> **O que fazer**
Por favor, transcreva literalmente o trecho do texto sobre o piseiro que começa em "É uma coreografia" e vai até "ou pelo sintetizador.", inclusive.

> **Texto fornecido**

É uma coreografia marcada pelo arrastar dos pés (o arrasta-pé relembra o forró), ao mesmo tempo, que se trota ou se pinota, como diriam os conterrâneos, para um lado e para o outro, com as mãos e braços posicionados junto ao corpo (o que remete a passos do funk ou do hip-hop), movimentando a cabeça e a cintura para um lado e para o outro. É essa ênfase no trote, no toque dos pés com o solo, que dá nome ao novo ritmo. Ele tem uma batida mais rápida que a do forró e é marcado pela sonoridade eletrônica, notadamente, pela marcação do ritmo pela bateria digital e pela sanfona (tocada numa velocidade próxima de como era tocado o fole de oito baixos) ou por sonoridade semelhante produzida pelo teclado ou pelo sintetizador.

A ênfase na pisada requer, quase sempre, que o piseiro use botas de couro, o que remete às vestimentas regionais, podendo, no entanto, usar um visual mais moderninho ou mais brega, no restante do modelito.

Naquela manhã em Exu, sob os efeitos da noite passada, os seguidores de Gonzaga se mostravam escandalizados com o fato de que até as músicas do Rei do Baião estavam sendo tocadas em ritmo de piseiro. Um cantor chamado Luiz Poderoso Chefão (nome que mistura a tradição pretensamente encarnada por Luiz e a modernidade cinematográfica e norte-americana do Poderoso Chefão), usando o mesmo chapéu de cangaceiro consagrado por Gonzagão, que visava, com sua indumentária, tornar corpo a própria identidade regional (presente, também, naquela manhã, através de um sósia do mestre Lua, e de uma artista popular, uma cordelista, que se apresenta vestida como Luiz Gonzaga), teria cometido o pecado de gravar em ritmo de piseiro clássicos do Rei do Baião como: “Eu quero Chá”, “Vem Morena”, “O Cheiro da Karolina”. Luiz Poderoso Chefão nasceu Luiz Claudio Nascimento Oliveira Filho, é um DJ, produtor fonográfico e compositor baiano, que tomou a iniciativa de remixar, ou seja, modificar as músicas já gravadas por Gonzaga, misturando os sons de outra forma (alterando o volume de um canal, suprimindo e acrescentando partes a mixagem original, como o novo ritmo, sons de novos instrumentos, como a bateria eletrônica, e outros cacos sonoros, como o próprio nome do DJ, em meio a canção).

> **Dados brutos**

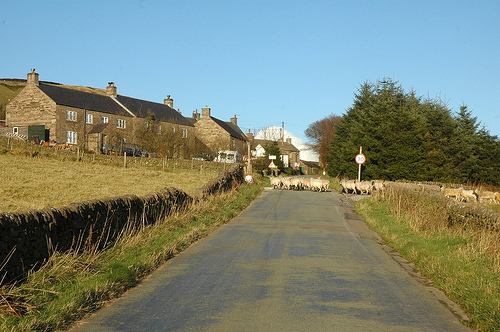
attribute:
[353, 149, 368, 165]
* * *
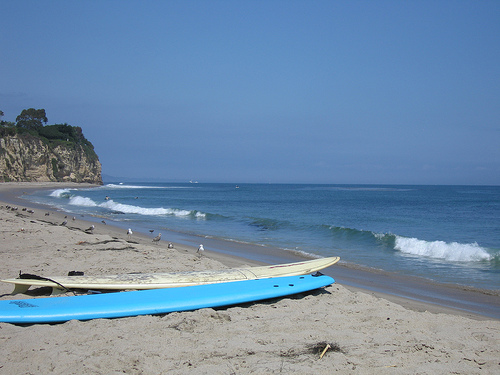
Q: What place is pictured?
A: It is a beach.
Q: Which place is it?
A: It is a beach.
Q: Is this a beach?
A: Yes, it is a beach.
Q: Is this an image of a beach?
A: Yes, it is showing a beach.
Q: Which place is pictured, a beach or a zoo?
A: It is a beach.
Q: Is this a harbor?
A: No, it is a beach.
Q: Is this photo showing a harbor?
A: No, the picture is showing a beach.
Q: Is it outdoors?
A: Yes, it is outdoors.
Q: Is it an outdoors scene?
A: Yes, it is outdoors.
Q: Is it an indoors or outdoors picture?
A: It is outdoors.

> **Resultado da tarefa**
É uma coreografia marcada pelo arrastar dos pés (o arrasta-pé relembra o forró), ao mesmo tempo, que se trota ou se pinota, como diriam os conterrâneos, para um lado e para o outro, com as mãos e braços posicionados junto ao corpo (o que remete a passos do funk ou do hip-hop), movimentando a cabeça e a cintura para um lado e para o outro. É essa ênfase no trote, no toque dos pés com o solo, que dá nome ao novo ritmo. Ele tem uma batida mais rápida que a do forró e é marcado pela sonoridade eletrônica, notadamente, pela marcação do ritmo pela bateria digital e pela sanfona (tocada numa velocidade próxima de como era tocado o fole de oito baixos) ou por sonoridade semelhante produzida pelo teclado ou pelo sintetizador.